Two weeks ago, scores of children from Oriire Local Government Area of Oyo State and the Mussa District in Borno State were abducted on the same day and tortured, exposing the collapse of security architecture across the nation. It also showed that the South West has become the latest epicentre of an escalated wave of banditry, kidnapping for ransom, and farmer-herder conflicts, fueling concerns that a region once regarded as a safe haven has slowly fallen from grace.
Schoolchildren are the greatest casualty of this shift. Data tracked by Armed Conflict Location and Event Data, ACLED, reports 2,416 school children kidnapped across 26 school attacks and 13 states.

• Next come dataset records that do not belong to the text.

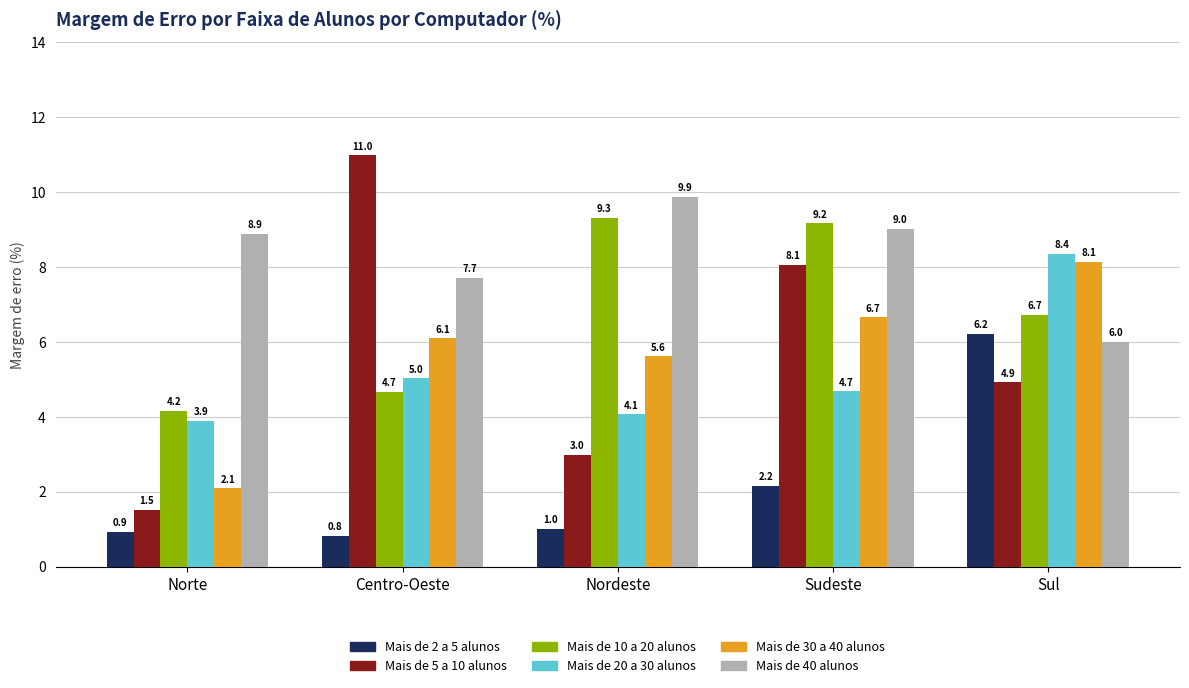

What is the highest value of the Mais de 40 alunos series?

9.9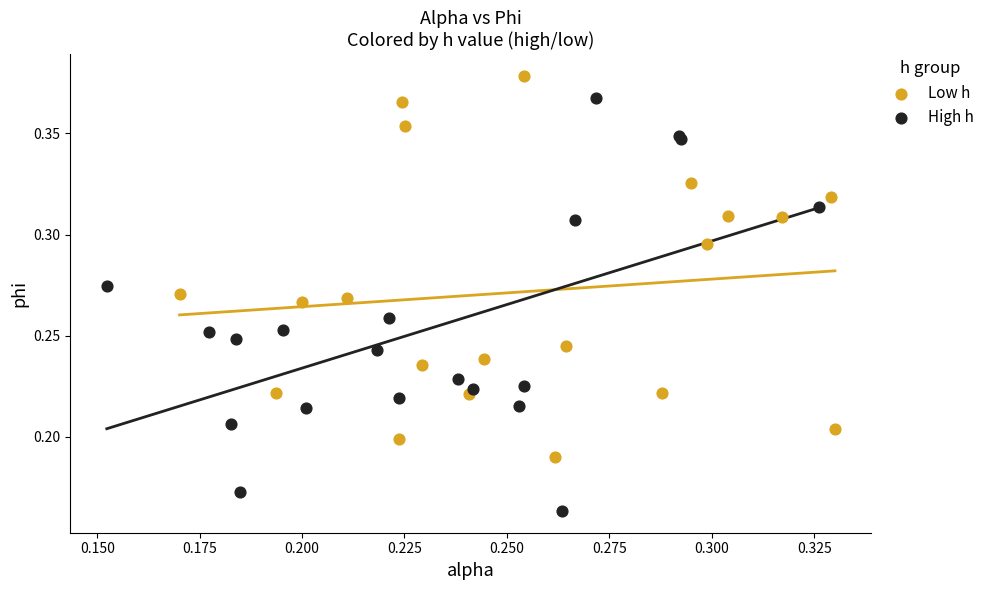

Which series reaches the maximum Y coordinate?

Low h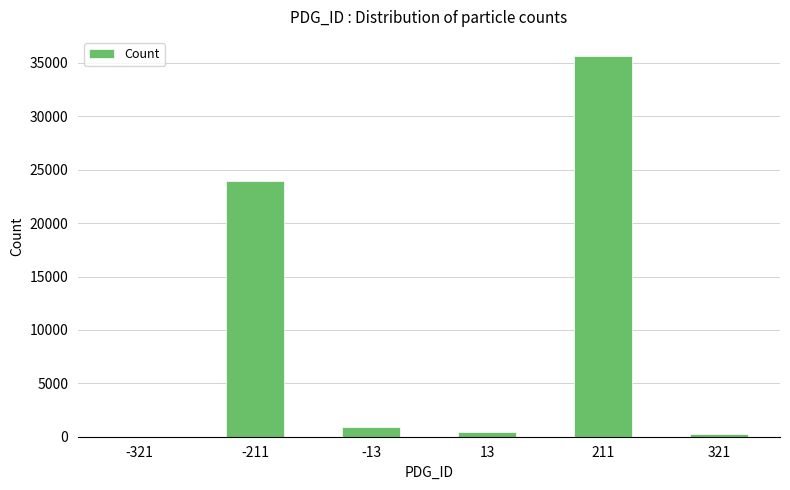

Where does the data first go above 950?

-211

In Oyo State, children between the ages of two and four have been the victims of heartbreak and torture. To make matters worse, Michael Oyedokun, one of the kidnapped teachers from Oyo, was beheaded online, while government officials have been pressed to negotiate rather than consider a rescue.
Responding to the turn of events, Governor Seyi Makinde painted a grim picture of a “fluid and difficult” situation. Speaking from his private residence in Ibadan, the governor officially confirmed the initial abduction of 32 victims—comprising 18 primary school pupils from 1st Baptist Primary and Nursery School, seven secondary students from Community Secondary School, and seven teachers. However, civil society tracking of the coordinated Oriire attacks later indicated the number of victims could be as high as 46, including a two-year-old child named Christianah Akanbi.